**Exercise instructions**
Output the entries exactly as they appear. Pictures should not be included.

[Dataset entries]
===

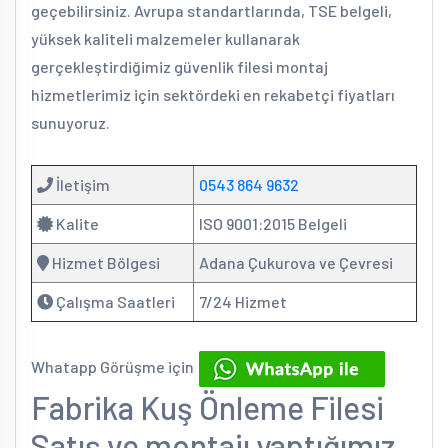
geçebilirsiniz. Avrupa standartlarında, TSE belgeli,
yüksek kaliteli malzemeler kullanarak
gerçekleştirdiğimiz güvenlik filesi montaj
hizmetlerimiz için sektördeki en rekabetçi fiyatları
sunuyoruz.
İletişim
0543 864 9632
Kalite
ISO 9001:2015 Belgeli
Hizmet Bölgesi
Adana Çukurova ve Çevresi
Çalışma Saatleri
7/24 Hizmet
Whatapp Görüşme için
Fabrika Kuş Önleme Filesi
Satış ve montajı yaptığımız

===

**Response to this task**
geçebilirsiniz. Avrupa standartlarında, TSE belgeli,
yüksek kaliteli malzemeler kullanarak
gerçekleştirdiğimiz güvenlik filesi montaj
hizmetlerimiz için sektördeki en rekabetçi fiyatları
sunuyoruz.
İletişim
0543 864 9632
Kalite
ISO 9001:2015 Belgeli
Hizmet Bölgesi
Adana Çukurova ve Çevresi
Çalışma Saatleri
7/24 Hizmet
Whatapp Görüşme için
Fabrika Kuş Önleme Filesi
Satış ve montajı yaptığımız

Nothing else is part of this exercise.